4,Top Stories,Watch: PM Modi shares G20 highlights; calls di...,https://timesofindia.indiatimes.com/india/watc...,"Sun, 23 Nov 2025 10:27:32 +0530",Prime Minister Narendra Modi described his G20...


In [57]:
def build_section_text(df, section, top_n=5):
    """
    Take top N articles for a section and format them as bullet lines
    to feed into the Gemini prompt.
    """
    subset = df[df["section"] == section].head(top_n)
    lines = []
    for _, row in subset.iterrows():
        title = row["title"]
        link = row["link"]
        lines.append(f"- {title} ({link})")
    return "\n".join(lines)


In [62]:
import re

def summarize_section(section_name: str, raw_items_text: str) -> str:

    if not raw_items_text.strip():
        return f"(No headlines available for section: {section_name})"

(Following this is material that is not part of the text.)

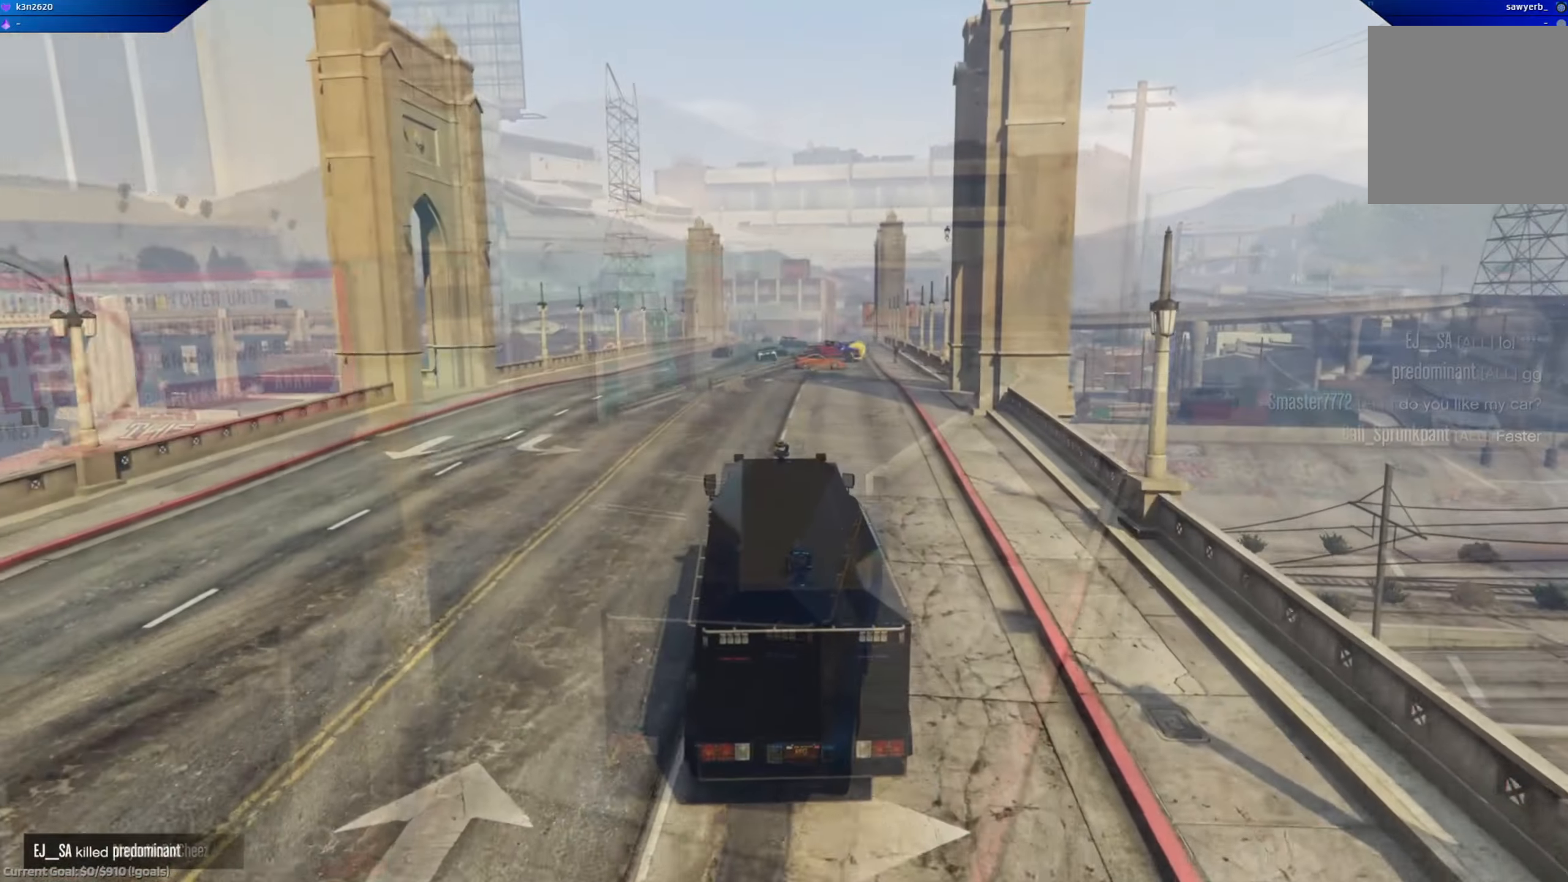
{"buttons": ["R2"], "left_stick": "down-right", "right_stick": "center", "events": [[251, "left_stick", "right"], [351, "left_stick", "center"], [484, "left_stick", "down-right"]]}
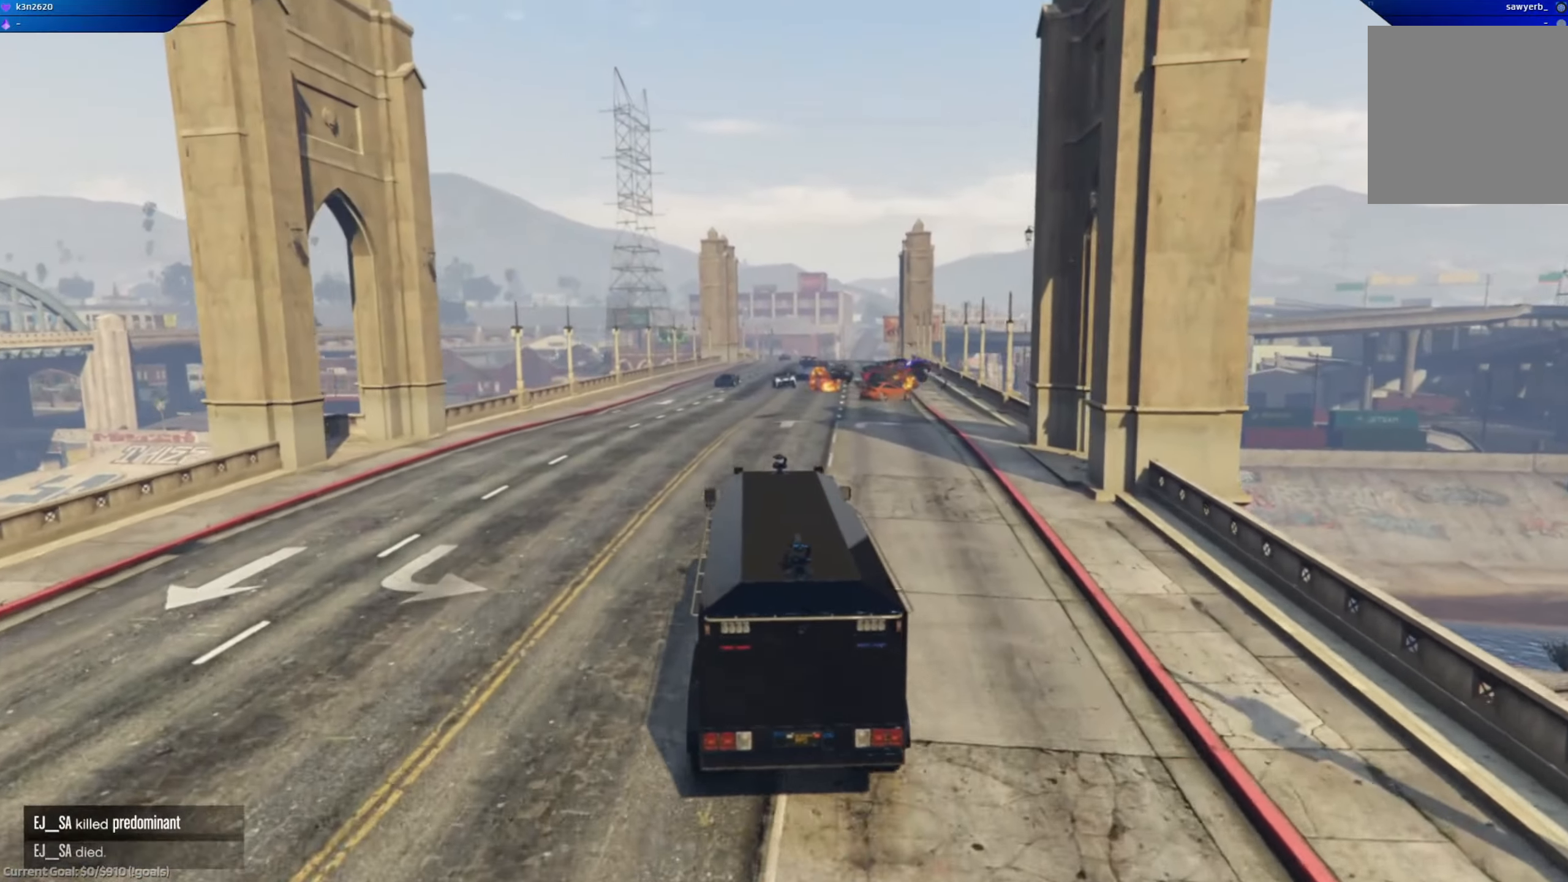
{"buttons": ["R2"], "left_stick": "down-right", "right_stick": "center", "events": [[233, "left_stick", "right"], [284, "left_stick", "down-right"], [384, "left_stick", "center"], [484, "left_stick", "down-right"]]}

    clean_items = re.sub(r"<[^>]+>", "", raw_items_text)

    prompt = f"""
You are a news summarization assistant.

Here are some {section_name} headlines from Times of India.

Task:
- Write 5 concise bullet points summarizing the key news.
- Avoid repetition.
- Be neutral and factual.
- Do NOT add extra news, only summarize what is given.

Headlines:
{clean_items}
"""

    response = client.models.generate_content(
        model="gemini-2.5-flash",
        contents=prompt,
        config=types.GenerateContentConfig(
            temperature=0.4,
            top_p=0.9,
            top_k=32,
            max_output_tokens=512,
        ),
    )

    pf = getattr(response, "prompt_feedback", None)
    if pf is not None and getattr(pf, "block_reason", None):
        print(f"[Gemini blocked content for section '{section_name}': {pf.block_reason}]")
        return f"(Content blocked by safety filters for section: {section_name})"

    if getattr(response, "text", None):
        return response.text.strip()

    texts = []
    for cand in getattr(response, "candidates", []) or []:
        content = getattr(cand, "content", None)
        if content is None:
            continue
        for part in getattr(content, "parts", []) or []:
            t = getattr(part, "text", None)
            if t:
                texts.append(t)

    full_text = "\n".join(texts).strip()

    if not full_text:
        print(f"[No text returned by Gemini for section '{section_name}']")
        return f"(No summary generated for section: {section_name})"

    return full_text


In [63]:
types
client

<google.genai.client.Client at 0x7925ec092870>

In [64]:
def build_daily_digest(df_articles):
    """
    Loop through sections, summarize each with Gemini,
    and combine into a single Markdown digest.
    """
    sections = df_articles["section"].unique()
    digest_parts = []

    intro = (
        "Times of India – Daily News Digest\n\n"
        "Automatically generated using an Agentic AI pipeline (Gemini) – "
        "this digest summarizes top headlines from Times of India RSS feeds. \n\n"
    )
    digest_parts.append(intro)

    for section in sections:
        raw_text = build_section_text(df_articles, section, top_n=5)
        if not raw_text.strip():
            continue

        summary = summarize_section(section, raw_text)

        section_block = f"{section}\n\n{summary}\n"
        digest_parts.append(section_block)

    full_digest = "\n\n".join(digest_parts)
    return full_digest



In [65]:
digest_markdown = build_daily_digest(df_articles)
print(digest_markdown)

Times of India – Daily News Digest

Automatically generated using an Agentic AI pipeline (Gemini) – this digest summarizes top headlines from Times of India RSS feeds. 



Top Stories

Here are 5 concise bullet points summarizing the key news:

*   India is considering a policy to allow up to 80% refunds for last-minute air ticket cancellations.
*   Al-Falah University has assured parents it will not shut down, despite an ED probe and NAAC notice.
*   A Gujarat police officer has been named in a molestation complaint by a teenager.
*   A Russian DJ reported feeling unsafe in Goa, alleging abuse by a police officer.
*   PM Modi shared highlights from the G20 summit, calling discussions with leaders "productive."